Describe the transformations that have taken place and identify the new locations of the asymptotes.

jcaron2 · Apr 15, 2011, 08:30 AM

Hydepark, when you write out a mathematical expression that has a fraction in it, make sure you put the denominator in parentheses. The order of operations in math dictates that you do multiplication and division before addition and subtraction. Therefore, what you wrote in your question literally means

$f(x)=-(\frac 4 x -2)+4$

However, I think it's clear that you meant

$f(x)=-\frac{4}{x-2}+4$

In the future, you should write that as f(x)= -(4/(x-2))+4.

Anyway, with that out of the way let's review what effects various transformations have on a plot:

First, when you replace all the x's in a function with (x-a)'s, that has the effect of shifting the plot a units to the right. Thus, you know that the plot of f(x)=1/(x-2) is the same as f(x)=1/x, except it's shifted to the right 2 units.

Second, when you multiply a function by a constant b, it has the effect of making the plot b times steeper (every y-coordinate in the plot gets b times bigger, kind of like if you drew the plot on a piece of rubber and then you stretched it out to be b times as tall along the y-direction). So now you know the plot of f(x)=4/(x-2) is 4 times as steep as the plot of f(x)=1/(x-2).

Third, a minus sign in front of a function has the effect of flipping the plot upside-down. So you know that the plot of f(x)= -(4/(x-2)) is just an upside-down copy of f(x)=4/(x-2).

Finally, whenever you simply add a constant c to a function, it has the effect of shifting the plot up by c units. Thus, the plot of f(x) = -(4/(x-2))+4 is the same as f(x) = -(4/(x-2)), but shifted up 4 units.

**WORK ITEM A:** Reproduce the post on graph transformations in full, word for word.

Stored data

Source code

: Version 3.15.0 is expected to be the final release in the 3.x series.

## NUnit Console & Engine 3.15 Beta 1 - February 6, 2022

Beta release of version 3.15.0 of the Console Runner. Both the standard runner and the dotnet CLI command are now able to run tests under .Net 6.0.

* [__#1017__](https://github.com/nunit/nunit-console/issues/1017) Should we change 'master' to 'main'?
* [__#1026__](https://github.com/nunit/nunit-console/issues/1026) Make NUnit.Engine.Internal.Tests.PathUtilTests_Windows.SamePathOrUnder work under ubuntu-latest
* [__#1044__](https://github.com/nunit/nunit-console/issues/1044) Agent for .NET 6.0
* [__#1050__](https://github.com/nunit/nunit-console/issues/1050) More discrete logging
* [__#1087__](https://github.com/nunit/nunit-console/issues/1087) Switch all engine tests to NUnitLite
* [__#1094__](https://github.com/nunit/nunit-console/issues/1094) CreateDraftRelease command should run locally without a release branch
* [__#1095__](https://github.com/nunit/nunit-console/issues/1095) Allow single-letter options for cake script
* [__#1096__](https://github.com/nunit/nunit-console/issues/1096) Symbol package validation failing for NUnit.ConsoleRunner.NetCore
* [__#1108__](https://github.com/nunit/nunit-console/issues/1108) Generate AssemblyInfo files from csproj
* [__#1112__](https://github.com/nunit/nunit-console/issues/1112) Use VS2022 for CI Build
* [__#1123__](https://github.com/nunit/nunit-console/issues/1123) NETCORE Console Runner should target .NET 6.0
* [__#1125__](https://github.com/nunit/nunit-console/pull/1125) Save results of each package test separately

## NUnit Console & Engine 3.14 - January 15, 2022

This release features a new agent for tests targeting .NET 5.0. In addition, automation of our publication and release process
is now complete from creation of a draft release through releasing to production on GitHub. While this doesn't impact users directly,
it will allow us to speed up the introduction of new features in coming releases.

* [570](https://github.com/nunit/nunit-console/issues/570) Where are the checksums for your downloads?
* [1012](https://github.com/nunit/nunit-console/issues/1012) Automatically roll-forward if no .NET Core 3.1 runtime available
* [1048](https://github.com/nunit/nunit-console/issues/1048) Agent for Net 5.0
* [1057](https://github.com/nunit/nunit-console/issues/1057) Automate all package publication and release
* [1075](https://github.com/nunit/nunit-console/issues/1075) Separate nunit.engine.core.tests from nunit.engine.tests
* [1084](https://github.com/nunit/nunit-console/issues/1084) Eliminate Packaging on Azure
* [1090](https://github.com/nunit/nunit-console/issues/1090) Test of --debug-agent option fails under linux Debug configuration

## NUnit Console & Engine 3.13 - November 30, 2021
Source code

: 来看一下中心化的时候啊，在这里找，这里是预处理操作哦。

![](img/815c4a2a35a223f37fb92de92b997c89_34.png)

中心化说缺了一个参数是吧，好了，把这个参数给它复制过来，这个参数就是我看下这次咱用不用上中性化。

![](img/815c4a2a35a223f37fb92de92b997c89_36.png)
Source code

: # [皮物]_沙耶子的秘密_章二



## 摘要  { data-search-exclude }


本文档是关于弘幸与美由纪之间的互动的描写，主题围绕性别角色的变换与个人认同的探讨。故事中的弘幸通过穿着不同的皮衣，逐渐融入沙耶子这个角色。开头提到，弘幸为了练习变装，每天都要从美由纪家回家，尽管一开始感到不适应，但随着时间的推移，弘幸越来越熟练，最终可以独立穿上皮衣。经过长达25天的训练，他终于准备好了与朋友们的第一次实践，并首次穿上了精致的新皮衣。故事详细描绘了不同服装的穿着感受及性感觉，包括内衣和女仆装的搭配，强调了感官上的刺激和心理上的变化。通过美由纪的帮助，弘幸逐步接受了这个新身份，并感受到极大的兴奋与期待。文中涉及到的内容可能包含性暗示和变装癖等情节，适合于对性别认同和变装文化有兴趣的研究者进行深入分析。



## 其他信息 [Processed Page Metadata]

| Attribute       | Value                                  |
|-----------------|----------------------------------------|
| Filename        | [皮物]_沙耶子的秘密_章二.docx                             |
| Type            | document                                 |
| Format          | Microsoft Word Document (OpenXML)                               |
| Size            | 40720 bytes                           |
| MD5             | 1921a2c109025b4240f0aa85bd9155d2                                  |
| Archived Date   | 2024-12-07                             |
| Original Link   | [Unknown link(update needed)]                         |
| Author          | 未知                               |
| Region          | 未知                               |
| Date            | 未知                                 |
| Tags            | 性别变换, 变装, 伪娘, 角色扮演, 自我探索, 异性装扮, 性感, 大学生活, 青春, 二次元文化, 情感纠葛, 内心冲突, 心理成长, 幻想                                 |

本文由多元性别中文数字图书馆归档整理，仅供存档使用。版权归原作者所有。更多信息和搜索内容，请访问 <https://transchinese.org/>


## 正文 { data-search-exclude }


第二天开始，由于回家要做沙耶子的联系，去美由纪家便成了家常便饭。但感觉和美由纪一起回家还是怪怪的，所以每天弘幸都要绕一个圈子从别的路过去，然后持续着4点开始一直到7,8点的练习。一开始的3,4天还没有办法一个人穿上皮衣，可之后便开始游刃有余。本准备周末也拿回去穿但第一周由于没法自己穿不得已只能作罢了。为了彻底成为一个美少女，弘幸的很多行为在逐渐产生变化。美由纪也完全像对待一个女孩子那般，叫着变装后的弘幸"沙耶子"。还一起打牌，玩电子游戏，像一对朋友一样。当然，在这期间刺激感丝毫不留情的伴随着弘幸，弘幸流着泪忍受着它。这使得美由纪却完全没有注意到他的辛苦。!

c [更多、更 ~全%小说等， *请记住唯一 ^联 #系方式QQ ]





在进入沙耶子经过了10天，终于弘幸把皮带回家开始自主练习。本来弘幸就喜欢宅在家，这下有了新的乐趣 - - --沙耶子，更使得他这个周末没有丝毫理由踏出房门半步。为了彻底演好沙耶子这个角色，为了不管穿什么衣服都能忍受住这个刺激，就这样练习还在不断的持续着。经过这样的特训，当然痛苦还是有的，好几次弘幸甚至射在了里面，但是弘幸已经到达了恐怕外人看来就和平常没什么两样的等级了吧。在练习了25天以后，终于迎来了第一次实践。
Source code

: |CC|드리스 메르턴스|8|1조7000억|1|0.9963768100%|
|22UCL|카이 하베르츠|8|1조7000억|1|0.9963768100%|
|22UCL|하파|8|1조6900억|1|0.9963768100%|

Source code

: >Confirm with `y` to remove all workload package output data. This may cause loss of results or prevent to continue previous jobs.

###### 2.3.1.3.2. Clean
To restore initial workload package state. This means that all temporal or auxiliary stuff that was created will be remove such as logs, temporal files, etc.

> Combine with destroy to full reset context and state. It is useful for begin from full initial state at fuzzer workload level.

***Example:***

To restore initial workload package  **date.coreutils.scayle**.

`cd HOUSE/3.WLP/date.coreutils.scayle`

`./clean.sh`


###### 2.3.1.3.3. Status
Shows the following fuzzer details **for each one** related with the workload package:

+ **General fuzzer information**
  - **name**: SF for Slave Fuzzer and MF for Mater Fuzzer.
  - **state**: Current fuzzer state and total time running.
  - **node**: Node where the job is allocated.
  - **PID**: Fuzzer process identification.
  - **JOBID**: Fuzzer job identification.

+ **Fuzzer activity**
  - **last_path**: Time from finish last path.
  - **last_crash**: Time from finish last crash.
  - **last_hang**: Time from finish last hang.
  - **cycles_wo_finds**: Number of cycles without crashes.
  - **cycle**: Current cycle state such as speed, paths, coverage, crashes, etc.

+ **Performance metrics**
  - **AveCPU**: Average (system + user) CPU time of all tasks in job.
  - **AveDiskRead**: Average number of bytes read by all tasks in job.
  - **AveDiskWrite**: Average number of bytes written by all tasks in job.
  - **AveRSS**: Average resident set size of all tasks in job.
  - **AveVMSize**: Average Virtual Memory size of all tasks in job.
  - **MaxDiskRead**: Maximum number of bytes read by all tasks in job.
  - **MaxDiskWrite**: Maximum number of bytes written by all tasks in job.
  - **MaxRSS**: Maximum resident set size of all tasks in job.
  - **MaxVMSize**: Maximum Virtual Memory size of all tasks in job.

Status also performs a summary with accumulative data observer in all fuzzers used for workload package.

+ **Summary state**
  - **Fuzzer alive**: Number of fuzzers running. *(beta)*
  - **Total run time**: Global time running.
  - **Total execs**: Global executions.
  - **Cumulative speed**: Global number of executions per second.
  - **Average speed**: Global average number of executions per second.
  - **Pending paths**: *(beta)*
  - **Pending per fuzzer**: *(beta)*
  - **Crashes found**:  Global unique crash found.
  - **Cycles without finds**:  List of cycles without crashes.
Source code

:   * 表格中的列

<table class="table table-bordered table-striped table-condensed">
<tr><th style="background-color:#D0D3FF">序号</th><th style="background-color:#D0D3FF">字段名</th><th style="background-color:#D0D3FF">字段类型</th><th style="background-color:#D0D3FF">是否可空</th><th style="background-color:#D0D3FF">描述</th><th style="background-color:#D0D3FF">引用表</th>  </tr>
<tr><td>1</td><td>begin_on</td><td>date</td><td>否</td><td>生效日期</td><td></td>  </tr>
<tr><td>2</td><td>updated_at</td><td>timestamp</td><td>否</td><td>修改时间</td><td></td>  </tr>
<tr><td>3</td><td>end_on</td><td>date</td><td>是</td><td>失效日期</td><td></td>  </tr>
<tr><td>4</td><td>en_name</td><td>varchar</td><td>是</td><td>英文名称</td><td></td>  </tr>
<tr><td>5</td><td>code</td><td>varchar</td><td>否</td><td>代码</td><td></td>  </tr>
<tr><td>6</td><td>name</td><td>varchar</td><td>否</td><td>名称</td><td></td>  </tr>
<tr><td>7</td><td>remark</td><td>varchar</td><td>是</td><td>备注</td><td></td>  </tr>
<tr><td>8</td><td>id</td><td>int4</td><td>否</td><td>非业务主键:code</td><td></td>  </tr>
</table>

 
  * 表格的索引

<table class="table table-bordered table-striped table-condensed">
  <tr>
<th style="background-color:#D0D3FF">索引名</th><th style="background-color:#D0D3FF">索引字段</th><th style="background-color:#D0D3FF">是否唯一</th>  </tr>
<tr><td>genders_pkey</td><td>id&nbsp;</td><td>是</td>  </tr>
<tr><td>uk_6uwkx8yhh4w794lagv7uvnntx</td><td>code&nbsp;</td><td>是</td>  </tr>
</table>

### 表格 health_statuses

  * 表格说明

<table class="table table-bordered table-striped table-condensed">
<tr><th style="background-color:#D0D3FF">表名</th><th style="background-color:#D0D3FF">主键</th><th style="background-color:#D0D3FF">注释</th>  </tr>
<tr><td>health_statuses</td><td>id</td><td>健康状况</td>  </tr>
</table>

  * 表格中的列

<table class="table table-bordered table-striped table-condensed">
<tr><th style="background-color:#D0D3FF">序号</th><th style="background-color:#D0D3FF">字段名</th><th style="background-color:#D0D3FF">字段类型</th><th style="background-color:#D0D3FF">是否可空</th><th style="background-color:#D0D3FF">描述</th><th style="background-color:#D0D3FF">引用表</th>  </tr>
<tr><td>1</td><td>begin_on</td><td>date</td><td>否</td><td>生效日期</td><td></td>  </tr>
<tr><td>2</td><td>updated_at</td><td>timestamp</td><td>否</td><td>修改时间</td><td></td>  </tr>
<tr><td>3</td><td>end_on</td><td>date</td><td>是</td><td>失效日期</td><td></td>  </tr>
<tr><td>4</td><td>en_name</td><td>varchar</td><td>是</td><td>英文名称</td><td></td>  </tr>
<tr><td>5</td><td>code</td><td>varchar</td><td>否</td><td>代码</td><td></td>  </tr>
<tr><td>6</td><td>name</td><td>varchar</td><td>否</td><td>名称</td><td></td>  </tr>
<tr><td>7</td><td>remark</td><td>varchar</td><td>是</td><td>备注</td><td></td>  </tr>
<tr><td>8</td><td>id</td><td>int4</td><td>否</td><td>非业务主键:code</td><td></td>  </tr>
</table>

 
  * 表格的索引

**WORK ITEM B:** Count how many lines in the rows above contain the string "command" with matching case, and give only the number.

**FINAL ANSWER A:**
Describe the transformations that have taken place and identify the new locations of the asymptotes.

jcaron2 · Apr 15, 2011, 08:30 AM

Hydepark, when you write out a mathematical expression that has a fraction in it, make sure you put the denominator in parentheses. The order of operations in math dictates that you do multiplication and division before addition and subtraction. Therefore, what you wrote in your question literally means

$f(x)=-(\frac 4 x -2)+4$

However, I think it's clear that you meant

$f(x)=-\frac{4}{x-2}+4$

In the future, you should write that as f(x)= -(4/(x-2))+4.

Anyway, with that out of the way let's review what effects various transformations have on a plot:

First, when you replace all the x's in a function with (x-a)'s, that has the effect of shifting the plot a units to the right. Thus, you know that the plot of f(x)=1/(x-2) is the same as f(x)=1/x, except it's shifted to the right 2 units.

Second, when you multiply a function by a constant b, it has the effect of making the plot b times steeper (every y-coordinate in the plot gets b times bigger, kind of like if you drew the plot on a piece of rubber and then you stretched it out to be b times as tall along the y-direction). So now you know the plot of f(x)=4/(x-2) is 4 times as steep as the plot of f(x)=1/(x-2).

Third, a minus sign in front of a function has the effect of flipping the plot upside-down. So you know that the plot of f(x)= -(4/(x-2)) is just an upside-down copy of f(x)=4/(x-2).

Finally, whenever you simply add a constant c to a function, it has the effect of shifting the plot up by c units. Thus, the plot of f(x) = -(4/(x-2))+4 is the same as f(x) = -(4/(x-2)), but shifted up 4 units.

**FINAL ANSWER B:** 2